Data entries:
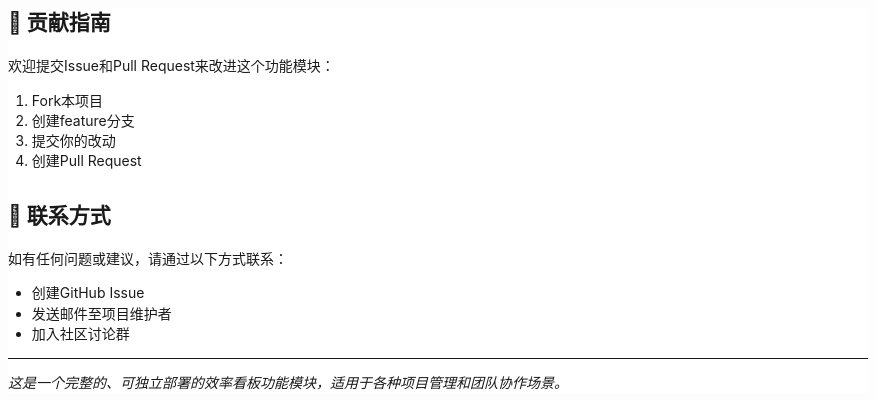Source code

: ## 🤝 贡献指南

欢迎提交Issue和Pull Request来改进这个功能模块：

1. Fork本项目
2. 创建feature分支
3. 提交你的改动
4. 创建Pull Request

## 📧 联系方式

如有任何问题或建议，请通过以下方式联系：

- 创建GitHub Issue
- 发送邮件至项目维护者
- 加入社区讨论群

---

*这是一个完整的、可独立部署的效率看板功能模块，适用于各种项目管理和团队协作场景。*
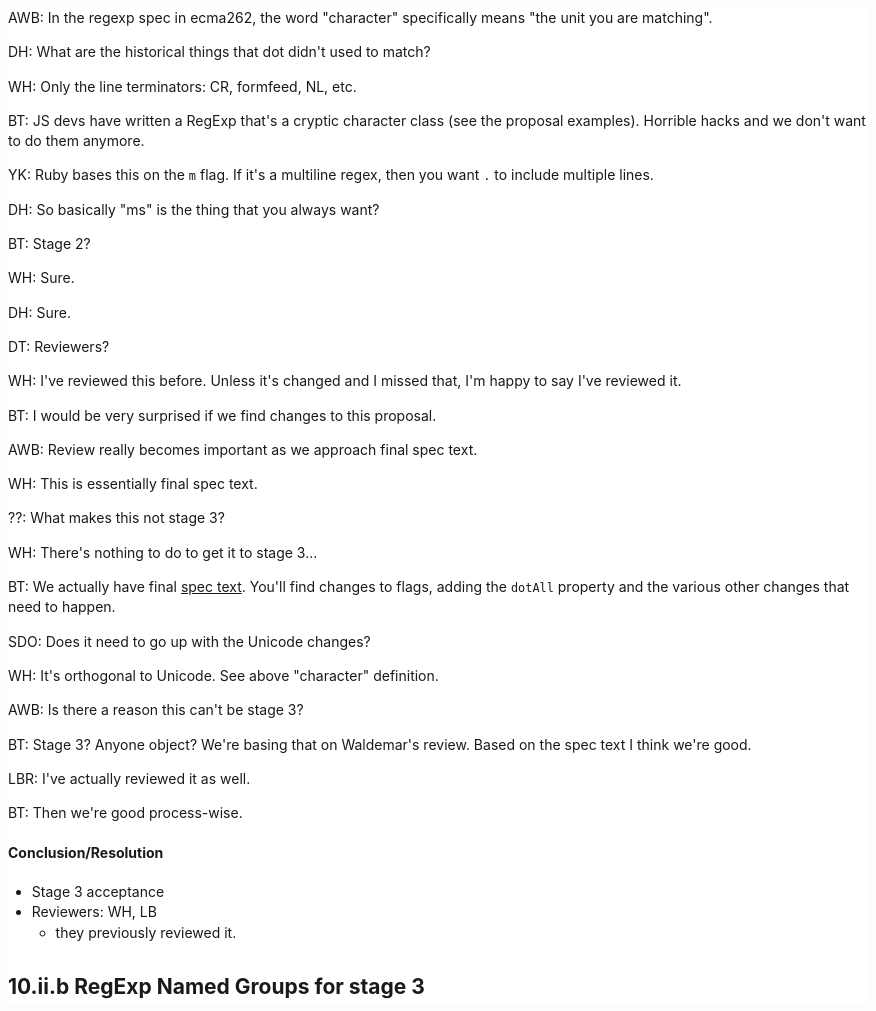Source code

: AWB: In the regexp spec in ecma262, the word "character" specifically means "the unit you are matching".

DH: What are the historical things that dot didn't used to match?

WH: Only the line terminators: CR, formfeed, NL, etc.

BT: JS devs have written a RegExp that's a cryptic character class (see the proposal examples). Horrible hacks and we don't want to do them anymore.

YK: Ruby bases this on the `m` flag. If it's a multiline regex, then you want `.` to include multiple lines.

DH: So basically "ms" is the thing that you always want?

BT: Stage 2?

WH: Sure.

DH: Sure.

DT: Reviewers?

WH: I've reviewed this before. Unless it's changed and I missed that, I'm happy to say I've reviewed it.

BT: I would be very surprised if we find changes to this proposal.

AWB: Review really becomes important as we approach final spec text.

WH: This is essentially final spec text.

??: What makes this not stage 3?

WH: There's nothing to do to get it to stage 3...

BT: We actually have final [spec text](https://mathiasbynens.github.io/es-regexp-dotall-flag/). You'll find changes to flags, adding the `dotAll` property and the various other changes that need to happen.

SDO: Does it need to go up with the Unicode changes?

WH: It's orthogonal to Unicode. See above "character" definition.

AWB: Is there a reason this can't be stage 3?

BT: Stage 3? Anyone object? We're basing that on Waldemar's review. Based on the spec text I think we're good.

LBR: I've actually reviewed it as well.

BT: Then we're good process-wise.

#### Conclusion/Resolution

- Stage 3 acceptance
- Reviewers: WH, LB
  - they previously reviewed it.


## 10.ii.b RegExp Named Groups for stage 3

WHAT THIS TASK INVOLVES:
What the answer needs is every line from the data above with "find" in it.

TASK RESULT:
BT: I would be very surprised if we find changes to this proposal.
BT: We actually have final [spec text](https://mathiasbynens.github.io/es-regexp-dotall-flag/). You'll find changes to flags, adding the `dotAll` property and the various other changes that need to happen.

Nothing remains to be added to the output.